Le secteur minier rwandais a connu une croissance spectaculaire en 2024, avec des revenus atteignant 1,7 milliard de dollars, contre 1,1 milliard de dollars en 2023. Le pays se positionne de plus en plus comme un hub pour le traitement des métaux stratégiques, notamment l’étain, le tungstène, le tantale, et l’or. Toutefois, cette ascension est ternie par des accusations récurrentes de pillage des ressources naturelles en République Démocratique du Congo (RDC), qui persistent malgré les efforts du Rwanda pour renforcer sa légitimité à l’international.
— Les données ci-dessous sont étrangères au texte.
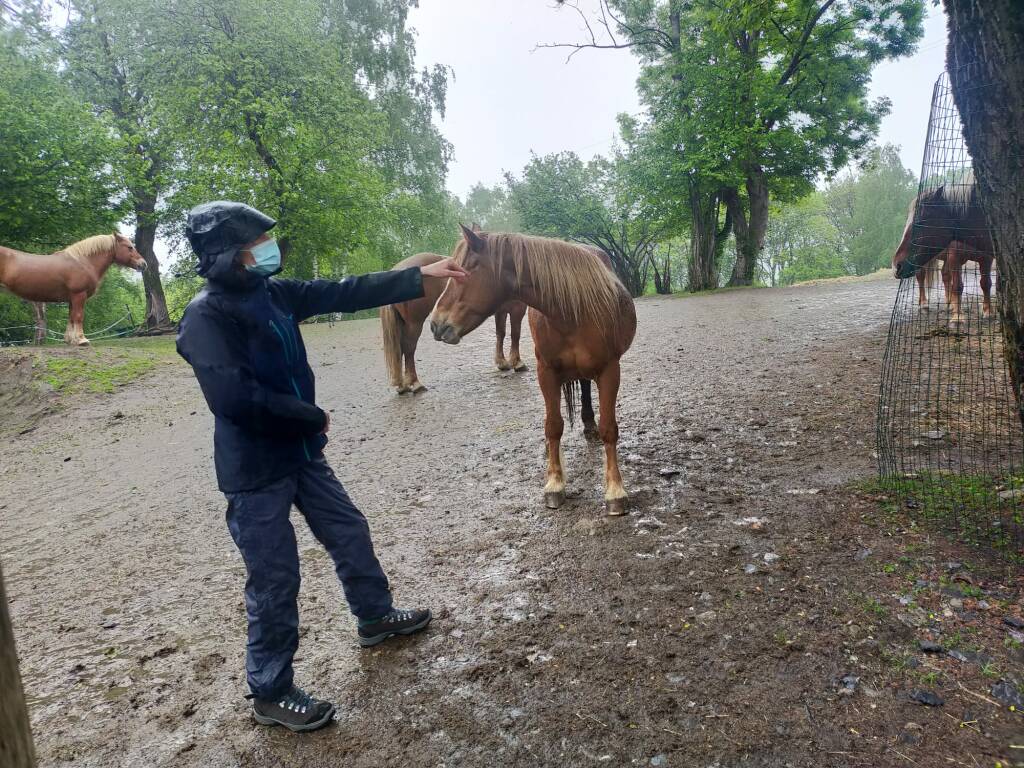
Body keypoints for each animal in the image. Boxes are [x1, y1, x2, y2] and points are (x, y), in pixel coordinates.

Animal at [0, 231, 146, 346]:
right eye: (129, 247)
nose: (143, 264)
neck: (83, 262)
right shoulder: (79, 295)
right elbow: (79, 316)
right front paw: (82, 340)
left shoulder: (71, 298)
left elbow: (71, 317)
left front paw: (70, 340)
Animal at [382, 253, 532, 397]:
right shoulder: (517, 309)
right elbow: (515, 334)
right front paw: (517, 363)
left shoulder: (501, 311)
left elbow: (500, 333)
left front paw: (502, 362)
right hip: (414, 323)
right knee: (409, 348)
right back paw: (415, 383)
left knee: (400, 349)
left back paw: (402, 386)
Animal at [428, 228, 634, 518]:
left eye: (464, 269)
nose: (436, 325)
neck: (571, 310)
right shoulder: (546, 372)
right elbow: (553, 425)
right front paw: (555, 483)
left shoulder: (609, 371)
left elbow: (609, 429)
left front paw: (615, 490)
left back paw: (588, 424)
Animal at [897, 180, 991, 321]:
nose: (896, 265)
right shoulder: (954, 257)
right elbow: (957, 286)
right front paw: (958, 316)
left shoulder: (986, 258)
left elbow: (985, 283)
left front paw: (987, 311)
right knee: (921, 276)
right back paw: (924, 304)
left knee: (945, 275)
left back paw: (949, 302)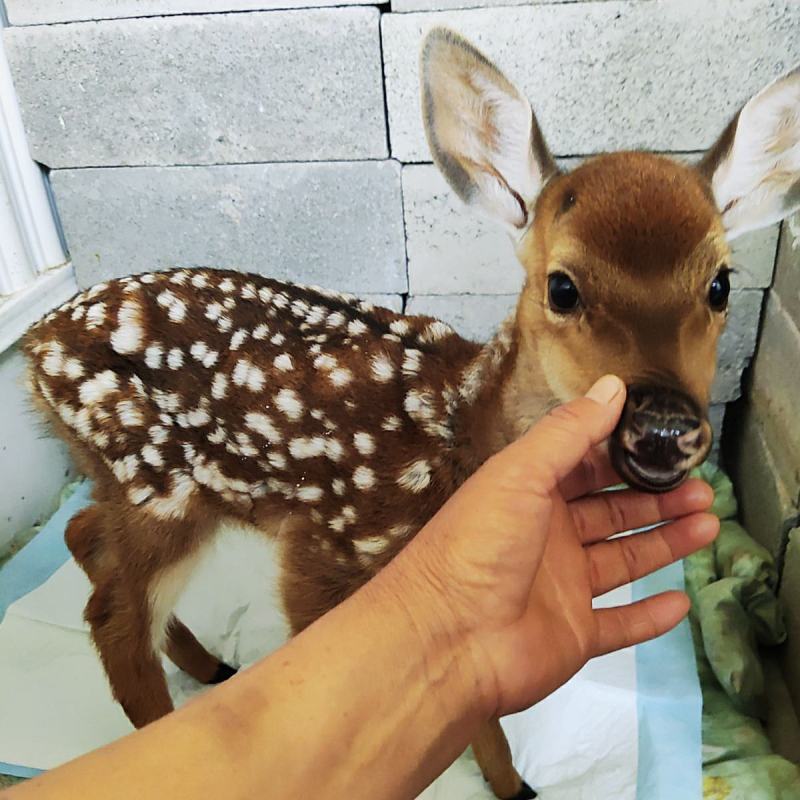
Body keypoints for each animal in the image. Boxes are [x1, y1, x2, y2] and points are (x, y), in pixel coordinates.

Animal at [22, 27, 800, 800]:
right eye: (562, 287)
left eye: (721, 284)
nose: (664, 424)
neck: (454, 430)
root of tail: (34, 344)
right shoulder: (324, 548)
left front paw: (513, 786)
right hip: (156, 483)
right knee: (113, 617)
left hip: (135, 483)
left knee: (83, 537)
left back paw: (208, 664)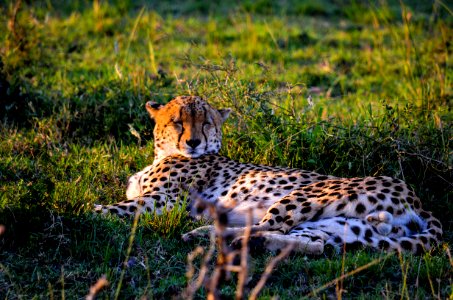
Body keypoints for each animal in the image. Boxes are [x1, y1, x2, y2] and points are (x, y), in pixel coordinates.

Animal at [95, 95, 442, 253]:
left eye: (206, 122)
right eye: (178, 121)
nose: (193, 142)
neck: (164, 153)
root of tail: (415, 197)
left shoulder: (166, 201)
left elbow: (113, 209)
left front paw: (87, 214)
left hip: (304, 196)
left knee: (267, 224)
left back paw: (208, 233)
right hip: (341, 227)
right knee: (313, 243)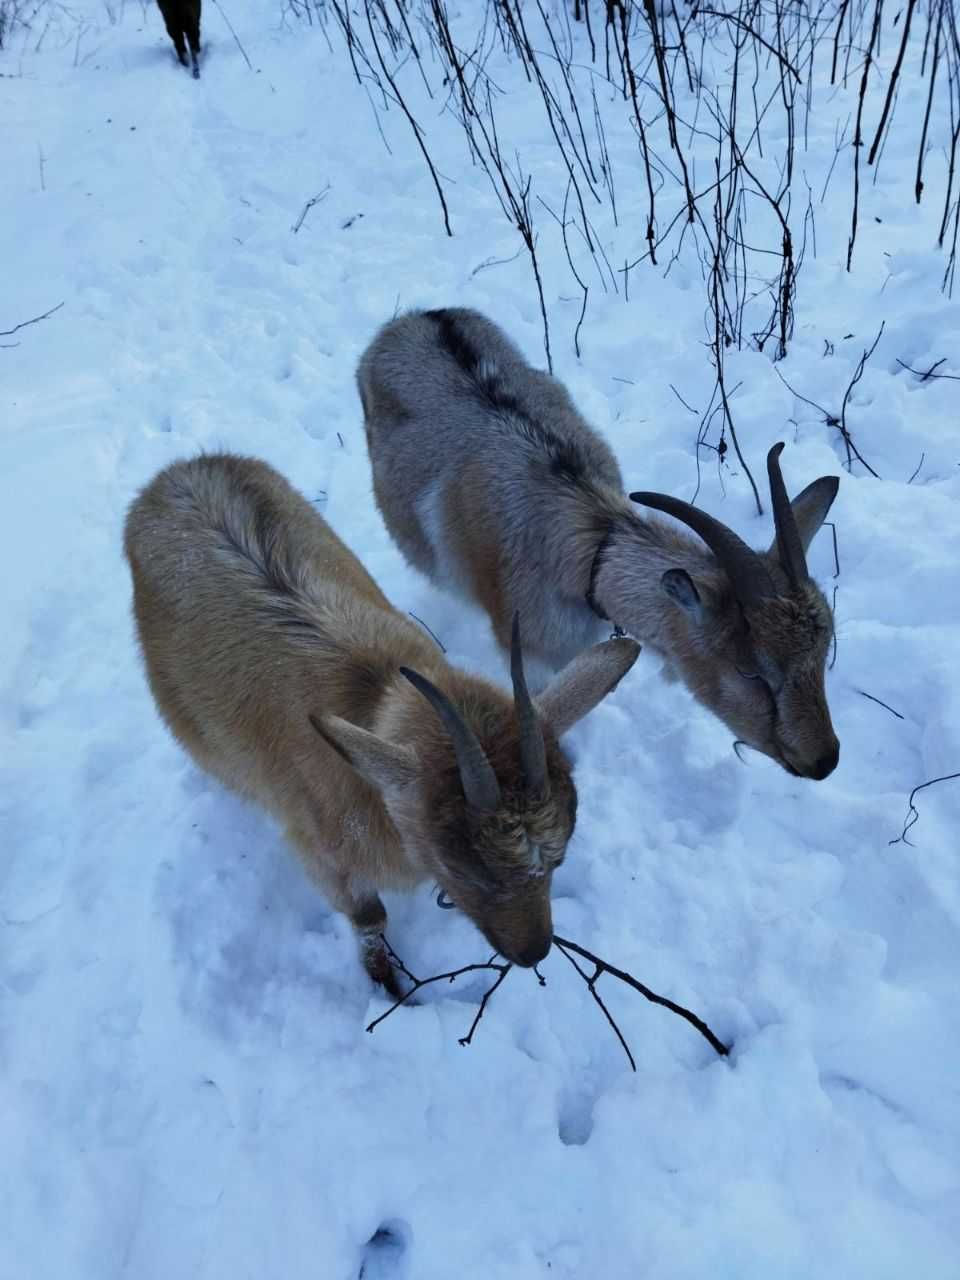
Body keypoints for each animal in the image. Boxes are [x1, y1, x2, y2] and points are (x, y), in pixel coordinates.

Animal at [124, 455, 642, 993]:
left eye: (559, 858)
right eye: (471, 873)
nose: (533, 951)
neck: (373, 700)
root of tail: (171, 475)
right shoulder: (319, 851)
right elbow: (369, 918)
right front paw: (388, 985)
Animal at [358, 308, 839, 783]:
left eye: (823, 654)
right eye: (750, 671)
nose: (824, 760)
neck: (589, 549)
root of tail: (414, 317)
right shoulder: (529, 652)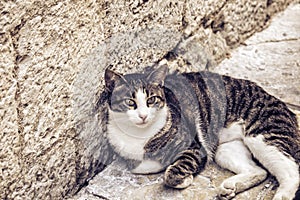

Afin d’attirer les investisseurs, le Rwanda a lancé un appel d’offres le 1er mai 2025, en publiant un dossier d’investissement pour les opérateurs miniers. Ce document présente dix blocs miniers riches en cassitérite et coltan, des minerais prisés pour leur utilisation dans l’industrie des technologies. Les investisseurs intéressés doivent soumettre des propositions détaillant leurs projets d’exploitation, en mettant l’accent sur la transformation locale des minerais, le développement communautaire et la gestion environnementale. L’appel à candidatures vise également à renforcer la transparence et à garantir que les chaînes d’approvisionnement respectent les standards internationaux.
We are excited to announce the release of the Rwanda Mining Investment Pitchbook.
Download it here: https://t.co/PwgPDezmE8
Read the full requirements here:https://t.co/SIjllGMRAt pic.twitter.com/y0ttP17v5X— Rwanda Mines,Petroleum and Gas Board (@RwandaMinesB) May 1, 2025
Ce dossier d’investissement s’inscrit dans une campagne de communication plus large, alors que le Rwanda cherche à redorer son image en tant que fournisseur responsable de minerais. Cette initiative intervient dans un contexte de tensions diplomatiques exacerbées par les accusations de la RDC concernant l’exploitation illégale de ressources. Depuis plusieurs années, le Rwanda est accusé d’exploiter les richesses minérales congolaises, notamment le coltan et l’or, extraits de zones sous contrôle des groupes armés dans l’est de la RDC. Ces accusations ont conduit à des sanctions internationales, notamment de l’Union européenne, visant certains acteurs du secteur minier rwandais, dont Francis Kamanzi, le directeur général du Rwanda Mines, Petroleum and Gas Board (RMB), et la raffinerie d’or de Gasabo à Kigali.
Face à ces accusations, Kigali mène une offensive diplomatique visant à prouver sa volonté de respecter les normes internationales en matière de gestion des ressources naturelles. Le Rwanda cherche ainsi à se démarquer des pratiques illégales de contrebande de minerais et à affirmer sa position sur le marché minier international. En témoignent les récents développements, comme la publication d’un documentaire promotionnel financé par le RMB, intitulé Invest Rwanda: Mines to Milestones, diffusé par CNBC Africa. Ce documentaire met en avant la montée en puissance du secteur minier rwandais et ses ambitions de devenir un acteur majeur dans les minerais stratégiques en Afrique.
La situation reste cependant complexe. Si le Rwanda poursuit son objectif de devenir un centre minier régional, son image reste ternie par les accusations persistantes et le manque de transparence quant à l’exploitation de ses ressources. L’absence d’investissements miniers à grande échelle par des groupes internationaux, ainsi que l’absence d’évaluations indépendantes du potentiel minier du pays, soulèvent des interrogations. En outre, les allégations de réexportation de minerais congolais extraits illégalement continuent d’affecter sa réputation.
Conflit à l’est de la RDC : une semaine pour concilier de multiples intérêts https://t.co/y9T9FAkDbf pic.twitter.com/Qg5WHSAByG
— Bankable RDC (@Bankable_RDC) April 26, 2025
Néanmoins, une nouvelle étape pourrait être franchie avec la déclaration conjointe signée fin avril 2025 entre la RDC, le Rwanda et les États-Unis. Cette déclaration vise à renforcer la coopération régionale et à promouvoir une chaîne de valeur minière légale et transparente. Pour le Rwanda, cela représente à la fois une opportunité de légitimation et un test pour démontrer qu’il peut jouer un rôle constructif dans la régulation du secteur minier, tout en évitant les dérives associées à la contrebande de minerais en provenance de la RDC. Cette dynamique pourrait redéfinir les relations économiques entre ces deux voisins, tout en consolidant la place du Rwanda sur la scène minière internationale.